Although districts statewide have grown and costs for buses and fuel have increased, state funding has not, he said, leaving districts to pick up a bulk of the transportation bill.

School officials said there’s simply no funding.

In the 2003-04 school year, the district adopted the 2-mile radius for transportation. The district only receives state funding for students outside the 2-mile radius.

Prior to 2003-04, Denton’s radius was 1 1/2 miles.

“The last thing we want to tell a family is no,” Holloway said. “But we have a limit to our ability to serve this community. In this case, it’s going to take the community … to meet the needs of our students.”

The school board members agreed.

“The state only funds about 12 cents of our transportation dollar, and the rest comes from the budget we have to run the schools, turn the lights on and pay the teachers and provide instructors for special programs,” said trustee Glenna Harris. “It sucks.”

Parents such as Karolyn De La Portilla, who lives in the Wheeler Ridge neighborhood, said she understands the district’s two-mile rule.

She said if the district is not willing to reverse its decision for Wheeler Ridge and Braewood at Oakmont, she’s curious as to what can be done to change the speed limit around the school.

The speed limit in the area is 50 mph, and there is no school zone speed limit.

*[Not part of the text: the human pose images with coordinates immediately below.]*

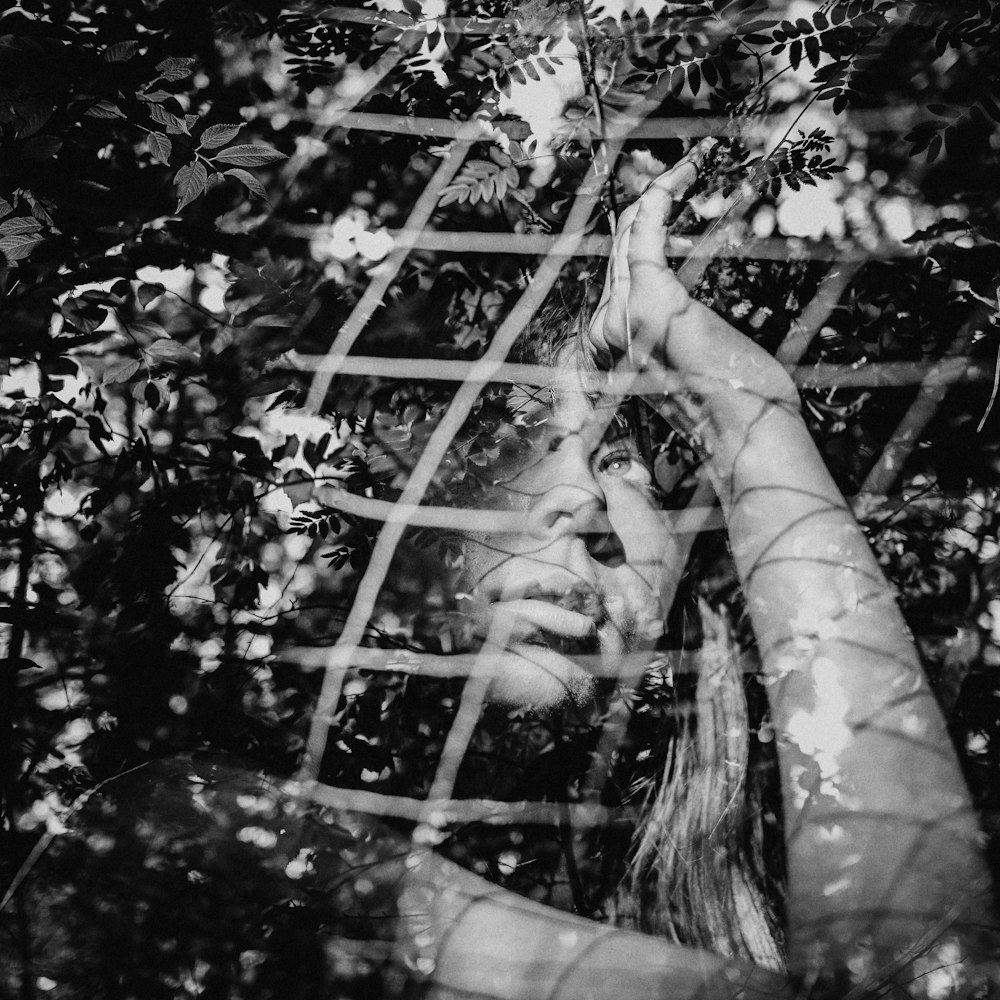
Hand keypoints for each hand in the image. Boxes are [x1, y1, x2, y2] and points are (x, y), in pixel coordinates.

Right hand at [585, 140, 798, 448]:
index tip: (671, 210)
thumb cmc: (729, 411)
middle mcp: (609, 331)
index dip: (641, 240)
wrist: (739, 433)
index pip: (619, 281)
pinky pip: (644, 234)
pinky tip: (687, 170)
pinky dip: (662, 197)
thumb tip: (684, 348)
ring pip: (628, 236)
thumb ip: (677, 350)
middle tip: (679, 173)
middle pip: (618, 253)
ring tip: (689, 164)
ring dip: (657, 194)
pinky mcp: (648, 298)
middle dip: (645, 210)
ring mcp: (623, 314)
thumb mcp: (696, 377)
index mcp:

“Nelson is set back and so the speed limit is 50 mph, which is great if you don’t leave the campus, but if you leave the campus, the city has a sidewalk with gravel pathways and they are not that far from the street, which is 50 mph,” De La Portilla told trustees Tuesday. “Driving my son home today, I saw lots of little kids walking on the path, walking on the grass, getting very close to the cars.

“So I would like to urge the board to help us either get buses back, or if that is not possible, to be able to change the speed limit to make it safer for our children to walk home.”

Holloway said that walkways on the east side of Teasley Lane going north were available to the Robinson Road intersection.

The walkway is paved from the school and north on Teasley Lane to Lake Wood Estates; it is a grassy and gravel path to the Teasley-Robinson intersection.

Holloway said the district is working with the city to add sidewalks in the area. A traffic light is also planned for Teasley and Robinson, he said.

Martina Larry, another parent, invited board members for breakfast at her home and then to take the 1.9-mile walk from her home in Braewood at Oakmont to Nelson Elementary to determine “if this is really beneficial for our children’s education.”

She said it’s disheartening that her child lives closer than the 2-mile limit and has to walk, while children across the street who qualify for bus transportation have a ride to school.

“I understand that it’s a two-mile limit, but if within that radius you have children that are needing transportation that are close to the bus stop — one block — why not fill that bus up?” Larry said.